### Provided data
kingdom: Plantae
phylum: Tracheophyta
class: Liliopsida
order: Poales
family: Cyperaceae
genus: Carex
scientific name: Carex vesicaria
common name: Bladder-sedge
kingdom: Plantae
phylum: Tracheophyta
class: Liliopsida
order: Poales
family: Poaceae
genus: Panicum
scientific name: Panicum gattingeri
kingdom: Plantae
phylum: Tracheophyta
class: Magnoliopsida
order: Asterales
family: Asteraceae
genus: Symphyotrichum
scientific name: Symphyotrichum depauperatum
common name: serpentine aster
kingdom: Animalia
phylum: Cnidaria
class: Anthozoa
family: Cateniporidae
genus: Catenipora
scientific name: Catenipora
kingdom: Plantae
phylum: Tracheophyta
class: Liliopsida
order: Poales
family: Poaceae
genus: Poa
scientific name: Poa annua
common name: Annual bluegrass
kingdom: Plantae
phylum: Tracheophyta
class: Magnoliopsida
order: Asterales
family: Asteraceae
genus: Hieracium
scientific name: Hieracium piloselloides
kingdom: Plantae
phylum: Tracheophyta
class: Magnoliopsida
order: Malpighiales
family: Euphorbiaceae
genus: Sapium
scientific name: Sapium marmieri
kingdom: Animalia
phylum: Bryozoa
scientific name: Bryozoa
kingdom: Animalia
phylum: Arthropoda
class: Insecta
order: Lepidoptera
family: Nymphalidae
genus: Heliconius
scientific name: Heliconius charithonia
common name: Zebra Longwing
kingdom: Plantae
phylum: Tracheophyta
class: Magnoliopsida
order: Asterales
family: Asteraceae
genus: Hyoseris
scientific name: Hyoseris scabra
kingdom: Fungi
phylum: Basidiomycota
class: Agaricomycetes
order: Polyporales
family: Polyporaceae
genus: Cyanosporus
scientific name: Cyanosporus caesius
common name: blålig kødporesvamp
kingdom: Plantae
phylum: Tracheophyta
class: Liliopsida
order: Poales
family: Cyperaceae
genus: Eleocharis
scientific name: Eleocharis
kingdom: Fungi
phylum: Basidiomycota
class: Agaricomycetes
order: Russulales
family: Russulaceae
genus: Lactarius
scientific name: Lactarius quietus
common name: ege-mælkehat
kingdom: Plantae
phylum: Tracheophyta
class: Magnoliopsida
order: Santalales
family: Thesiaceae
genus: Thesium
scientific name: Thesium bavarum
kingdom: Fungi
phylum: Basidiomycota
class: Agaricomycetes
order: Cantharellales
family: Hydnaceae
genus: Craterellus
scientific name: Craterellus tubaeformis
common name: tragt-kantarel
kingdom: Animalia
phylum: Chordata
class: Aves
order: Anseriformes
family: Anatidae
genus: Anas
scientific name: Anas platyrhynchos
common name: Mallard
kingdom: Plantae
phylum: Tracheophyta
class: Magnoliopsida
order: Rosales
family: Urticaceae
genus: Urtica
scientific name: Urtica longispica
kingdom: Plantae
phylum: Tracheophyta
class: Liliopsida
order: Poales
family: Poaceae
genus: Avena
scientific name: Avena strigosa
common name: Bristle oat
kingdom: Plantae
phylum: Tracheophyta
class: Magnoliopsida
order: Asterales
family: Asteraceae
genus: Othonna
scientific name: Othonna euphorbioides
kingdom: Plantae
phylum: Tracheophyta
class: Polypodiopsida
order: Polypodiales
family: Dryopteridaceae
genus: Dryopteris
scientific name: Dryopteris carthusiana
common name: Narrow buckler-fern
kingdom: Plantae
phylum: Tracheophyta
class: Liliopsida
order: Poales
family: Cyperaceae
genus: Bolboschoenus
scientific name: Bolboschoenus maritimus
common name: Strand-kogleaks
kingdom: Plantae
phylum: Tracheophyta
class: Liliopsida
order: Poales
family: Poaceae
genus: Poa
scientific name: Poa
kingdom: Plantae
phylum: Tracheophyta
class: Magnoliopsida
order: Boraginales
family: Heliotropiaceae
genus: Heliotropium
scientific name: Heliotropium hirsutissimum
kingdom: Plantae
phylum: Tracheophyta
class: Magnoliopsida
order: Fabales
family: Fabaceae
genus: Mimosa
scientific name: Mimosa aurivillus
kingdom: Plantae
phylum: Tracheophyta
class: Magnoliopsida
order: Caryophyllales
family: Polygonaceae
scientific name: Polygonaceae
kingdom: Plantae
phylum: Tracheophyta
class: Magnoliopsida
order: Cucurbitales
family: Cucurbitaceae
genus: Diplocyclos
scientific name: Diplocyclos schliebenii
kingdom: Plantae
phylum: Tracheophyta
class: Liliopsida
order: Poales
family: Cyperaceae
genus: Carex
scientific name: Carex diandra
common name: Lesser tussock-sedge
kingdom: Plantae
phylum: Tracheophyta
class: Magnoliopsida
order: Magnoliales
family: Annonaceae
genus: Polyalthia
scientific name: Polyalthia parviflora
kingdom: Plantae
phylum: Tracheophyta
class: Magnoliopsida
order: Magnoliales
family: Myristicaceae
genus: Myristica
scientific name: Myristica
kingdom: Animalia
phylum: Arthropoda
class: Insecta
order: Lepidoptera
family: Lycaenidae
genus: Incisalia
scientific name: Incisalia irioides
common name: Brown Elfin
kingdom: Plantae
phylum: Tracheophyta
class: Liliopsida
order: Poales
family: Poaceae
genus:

### Given request
Recast every line of the material above as a numbered list, leaving out any blank lines.

### Complete output
1. kingdom: Plantae
2. phylum: Tracheophyta
3. class: Liliopsida
4. order: Poales
5. family: Cyperaceae
6. genus: Carex
7. scientific name: Carex vesicaria
8. common name: Bladder-sedge
9. kingdom: Plantae
10. phylum: Tracheophyta
11. class: Liliopsida
12. order: Poales
13. family: Poaceae
14. genus: Panicum
15. scientific name: Panicum gattingeri
16. kingdom: Plantae
17. phylum: Tracheophyta
18. class: Magnoliopsida
19. order: Asterales
20. family: Asteraceae
21. genus: Symphyotrichum
22. scientific name: Symphyotrichum depauperatum
23. common name: serpentine aster
24. kingdom: Animalia
25. phylum: Cnidaria
26. class: Anthozoa
27. family: Cateniporidae
28. genus: Catenipora
29. scientific name: Catenipora
30. kingdom: Plantae
31. phylum: Tracheophyta
32. class: Liliopsida
33. order: Poales
34. family: Poaceae
35. genus: Poa
36. scientific name: Poa annua
37. common name: Annual bluegrass
38. kingdom: Plantae
39. phylum: Tracheophyta
40. class: Magnoliopsida
41. order: Asterales
42. family: Asteraceae
43. genus: Hieracium
44. scientific name: Hieracium piloselloides
45. kingdom: Plantae
46. phylum: Tracheophyta
47. class: Magnoliopsida
48. order: Malpighiales
49. family: Euphorbiaceae
50. genus: Sapium
51. scientific name: Sapium marmieri
52. kingdom: Animalia
53. phylum: Bryozoa
54. scientific name: Bryozoa
55. kingdom: Animalia
56. phylum: Arthropoda
57. class: Insecta
58. order: Lepidoptera
59. family: Nymphalidae
60. genus: Heliconius
61. scientific name: Heliconius charithonia
62. common name: Zebra Longwing
63. kingdom: Plantae
64. phylum: Tracheophyta
65. class: Magnoliopsida
66. order: Asterales
67. family: Asteraceae
68. genus: Hyoseris
69. scientific name: Hyoseris scabra
70. kingdom: Fungi
71. phylum: Basidiomycota
72. class: Agaricomycetes
73. order: Polyporales
74. family: Polyporaceae
75. genus: Cyanosporus
76. scientific name: Cyanosporus caesius
77. common name: blålig kødporesvamp
78. kingdom: Plantae
79. phylum: Tracheophyta
80. class: Liliopsida
81. order: Poales
82. family: Cyperaceae
83. genus: Eleocharis
84. scientific name: Eleocharis
85. kingdom: Fungi
86. phylum: Basidiomycota
87. class: Agaricomycetes
88. order: Russulales
89. family: Russulaceae
90. genus: Lactarius
91. scientific name: Lactarius quietus
92. common name: ege-mælkehat
93. kingdom: Plantae
94. phylum: Tracheophyta
95. class: Magnoliopsida
96. order: Santalales
97. family: Thesiaceae
98. genus: Thesium
99. scientific name: Thesium bavarum
100. kingdom: Fungi
101. phylum: Basidiomycota
102. class: Agaricomycetes
103. order: Cantharellales
104. family: Hydnaceae
105. genus: Craterellus
106. scientific name: Craterellus tubaeformis
107. common name: tragt-kantarel
108. kingdom: Animalia
109. phylum: Chordata
110. class: Aves
111. order: Anseriformes
112. family: Anatidae
113. genus: Anas
114. scientific name: Anas platyrhynchos
115. common name: Mallard
116. kingdom: Plantae
117. phylum: Tracheophyta
118. class: Magnoliopsida
119. order: Rosales
120. family: Urticaceae
121. genus: Urtica
122. scientific name: Urtica longispica
123. kingdom: Plantae
124. phylum: Tracheophyta
125. class: Liliopsida
126. order: Poales
127. family: Poaceae
128. genus: Avena
129. scientific name: Avena strigosa
130. common name: Bristle oat
131. kingdom: Plantae
132. phylum: Tracheophyta
133. class: Magnoliopsida
134. order: Asterales
135. family: Asteraceae
136. genus: Othonna
137. scientific name: Othonna euphorbioides
138. kingdom: Plantae
139. phylum: Tracheophyta
140. class: Polypodiopsida
141. order: Polypodiales
142. family: Dryopteridaceae
143. genus: Dryopteris
144. scientific name: Dryopteris carthusiana
145. common name: Narrow buckler-fern
146. kingdom: Plantae
147. phylum: Tracheophyta
148. class: Liliopsida
149. order: Poales
150. family: Cyperaceae
151. genus: Bolboschoenus
152. scientific name: Bolboschoenus maritimus
153. common name: Strand-kogleaks
154. kingdom: Plantae
155. phylum: Tracheophyta
156. class: Liliopsida
157. order: Poales
158. family: Poaceae
159. genus: Poa
160. scientific name: Poa
161. kingdom: Plantae
162. phylum: Tracheophyta
163. class: Magnoliopsida
164. order: Boraginales
165. family: Heliotropiaceae
166. genus: Heliotropium
167. scientific name: Heliotropium hirsutissimum
168. kingdom: Plantae
169. phylum: Tracheophyta
170. class: Magnoliopsida
171. order: Fabales
172. family: Fabaceae
173. genus: Mimosa
174. scientific name: Mimosa aurivillus
175. kingdom: Plantae
176. phylum: Tracheophyta
177. class: Magnoliopsida
178. order: Caryophyllales
179. family: Polygonaceae
180. scientific name: Polygonaceae
181. kingdom: Plantae
182. phylum: Tracheophyta
183. class: Magnoliopsida
184. order: Cucurbitales
185. family: Cucurbitaceae
186. genus: Diplocyclos
187. scientific name: Diplocyclos schliebenii
188. kingdom: Plantae
189. phylum: Tracheophyta
190. class: Liliopsida
191. order: Poales
192. family: Cyperaceae
193. genus: Carex
194. scientific name: Carex diandra
195. common name: Lesser tussock-sedge
196. kingdom: Plantae
197. phylum: Tracheophyta
198. class: Magnoliopsida
199. order: Magnoliales
200. family: Annonaceae
201. genus: Polyalthia
202. scientific name: Polyalthia parviflora
203. kingdom: Plantae
204. phylum: Tracheophyta
205. class: Magnoliopsida
206. order: Magnoliales
207. family: Myristicaceae
208. genus: Myristica
209. scientific name: Myristica
210. kingdom: Animalia
211. phylum: Arthropoda
212. class: Insecta
213. order: Lepidoptera
214. family: Lycaenidae
215. genus: Incisalia
216. scientific name: Incisalia irioides
217. common name: Brown Elfin
218. kingdom: Plantae
219. phylum: Tracheophyta
220. class: Liliopsida
221. order: Poales
222. family: Poaceae
223. genus:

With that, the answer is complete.